Effective Theory of Squeezed Correlation Functions
Mehrdad Mirbabayi, Marko Simonović
TL;DR
The paper develops an effective theory for squeezed-limit correlation functions in quasi-de Sitter inflation by organizing fluctuations into weakly coupled, super-horizon degrees of freedom. It shows that long-wavelength modes act as local backgrounds, enabling a derivative-expansion that yields factorized, power-law squeezed-limit behavior and unifies single-, quasi-single-, and multi-field scenarios; light entropic modes produce calculable consistency relations, while heavy fields $m/H>3/2$ imprint oscillatory, quantum-origin signatures in the squeezed limit.

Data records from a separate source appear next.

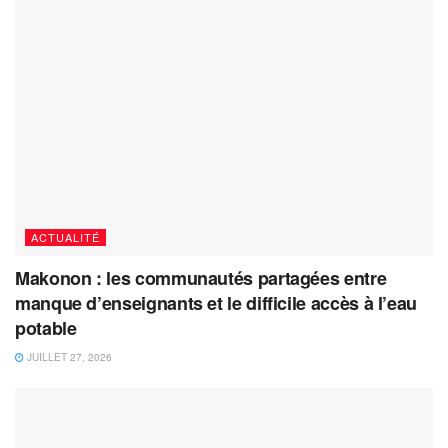
ACTUALITÉ
Makonon : les communautés partagées entre
manque d’enseignants et le difficile accès à l’eau
potable
JUILLET 27, 2026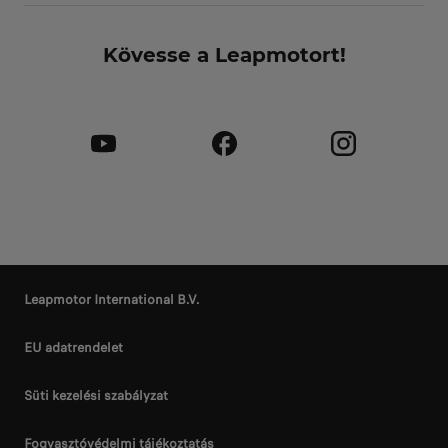
Kövesse a Leapmotort!
Leapmotor International B.V.
EU adatrendelet
Süti kezelési szabályzat
Fogyasztóvédelmi tájékoztatás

The framework yields model-independent statements about the scaling exponents $\Delta$ and provides unitarity bounds (e.g., on $f_{NL}$ and $\tau_{NL}$) in the multi-field case, as well as practical guidance for observing these signatures in large-scale structure surveys. It also clarifies when OPE intuition is subleading and how heavy-field versus classical long-mode effects distinguish themselves in observable correlators. Overall, the work offers a universal lens to test quasi-de Sitter dynamics and the field content during inflation with current and future cosmological data.
Abstract
Various inflationary scenarios can often be distinguished from one another by looking at the squeezed limit behavior of correlation functions. Therefore, it is useful to have a framework designed to study this limit in a more systematic and efficient way. We propose using an expansion in terms of weakly coupled super-horizon degrees of freedom, which is argued to generically exist in a near de Sitter space-time. The modes have a simple factorized form which leads to factorization of the squeezed-limit correlation functions with power-law behavior in $k_{\rm long}/k_{\rm short}$. This approach reproduces the known results in single-, quasi-single-, and multi-field inflationary models. However, it is applicable even if, unlike the above examples, the additional degrees of freedom are not weakly coupled at sub-horizon scales. Stronger results are derived in two-field (or sufficiently symmetric multi-field) inflationary models. We discuss the observability of the non-Gaussian 3-point function in the large-scale structure surveys, and argue that the squeezed limit behavior has a higher detectability chance than equilateral behavior when it scales as $(k_{\rm long}/k_{\rm short})^Δ$ with $Δ<1$ -- where local non-Gaussianity corresponds to $Δ=0$.